ATMOSFERİ BOZMAK İSTEMİYORUZ
Her şeyin hukuk içinde yapılmasına, her türlü desteği veririz. Ancak ‘Biz 17-25’i milat olarak alıp, öncesini aklayıp, sonrasına bakarız’ demek doğru değil. Kendiliğinden gelmedi bu noktaya Türkiye. Efendim, ‘alnı secdeye geliyordu, Allah bizi affetsin’... Yarın biri de çıkıp ‘Allah bizi de affetsin. Bu ülkenin Cumhurbaşkanını kandırdılar bizi de kandırdılar’ dese hâkim ne karar verir?
TSK ile ilgili düzenleme doğru değil. Siz orayı dinamitliyorsunuz. Bunu yaptığınız andan itibaren orduyu çökertirsiniz. ‘Biz bunu 3 ay için yaptık’ derlerse bunu anlarım. Hükümet ‘Bu konuyu parlamentoda OHAL süresi içinde çözeceğiz’ dedi. Çözmezlerse bunu Anayasa Mahkemesi’ne götüreceğiz. Hükümet söz veriyor, ‘Hayır senin sözünü duymak istemiyoruz’ dersek doğru olmaz. Yaratılan atmosferi bozmak istemiyoruz.

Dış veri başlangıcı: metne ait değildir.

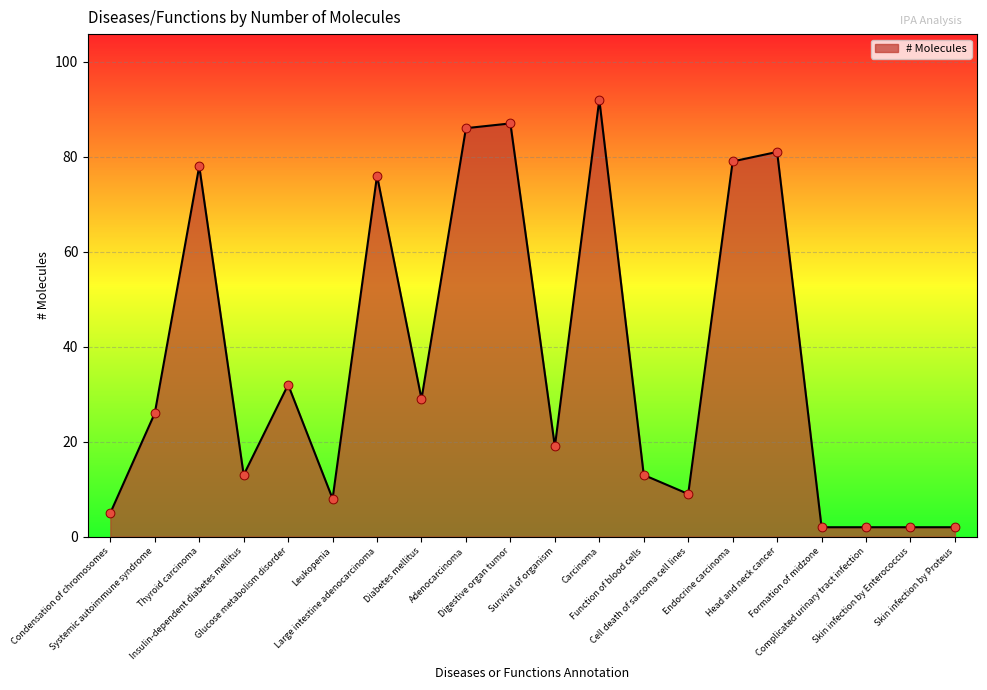

What is the change in value from Thyroid carcinoma to Skin infection by Enterococcus?

-76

VERİLER 'ANA AKTÖR GÜLEN' DİYOR
Hükümet FETÖ ile ilgili bütün bilgileri ABD’ye aktarmalı. ABD kendi hukuk sistemi içinde bunu Türkiye’ye teslim etmeli. Eğer ABD vermiyorsa, Fetullah Gülen kendisi Türkiye’ye gelmeli. Diyorsun ki ‘Ben masumum.’ O zaman gel Türkiye’ye, yargılan. Veriler, ana aktörün Fetullah Gülen olduğunu söylüyor. O zaman Türkiye’ye iade etmesi lazım. Edilmemesi bir kırılma yaratır. Umarım böyle bir kırılmaya ABD müsade etmez. 240 kişiye yakın insanın hayatını kaybettiği, Cumhuriyet tarihinin en kanlı darbe girişimine rağmen vermezse bir kırılma olur.

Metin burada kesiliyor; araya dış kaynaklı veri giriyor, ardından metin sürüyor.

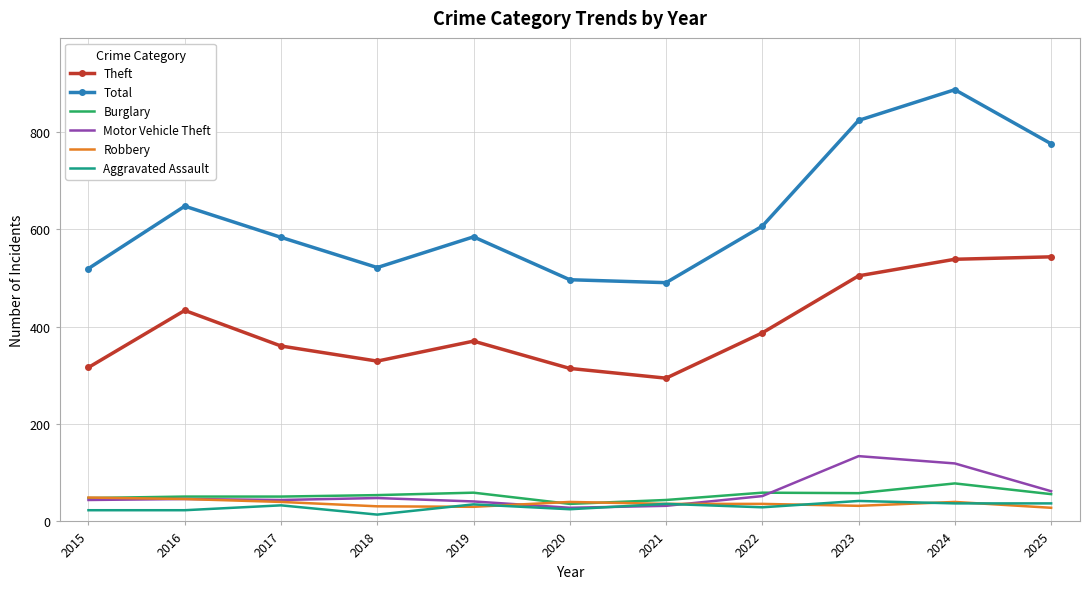

Is it true that Total equals 519 at 2015?

True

SİYASİ AYAĞI ORTAYA ÇIKARILMALI
Olaydan sonra Hürriyet’te 8 sütuna manşet vardı. ‘Erdoğan MİT’e talimat verdi, bunu ortaya çıkarın’ diye. Ben bir süre sonra MİT’te böyle bir talimat verilmediğini öğrendim. Ben o kasetlerin bizzat sayın Başbakan tarafından izlendiğini de gördüm, birden fazla kişi gördü. Yanındaki kişi, ‘Bir iki gün daha beklersek daha net görüntüler elde edeceğiz’ diyor. Olayın aydınlanmasını isteriz, aydınlatacak olan savcılar, biz değiliz. Bunlar kendiliğinden mi yaptılar yoksa bir siyasi partinin isteği üzerine mi geldi. Bu komployu kurmak için nereden talimat alındı. Başbakan olarak siz izliyorsunuz ve siz izlerken gene sizi bir başka kasete çekiyorlar. İş baştan aşağı sakat gidiyor. O nedenle bunun siyasi ayağının ortaya çıkarılması lazım. O dönem F Tipi ile hükümet can ciğer kuzu sarmasıydı. Ne diyorlarsa tak diye yapıyorlardı. Binali Bey, ‘Evet komisyon kuralım’ derse derhal önergeyi veririz. Bu konuda hiçbir endişemiz yok.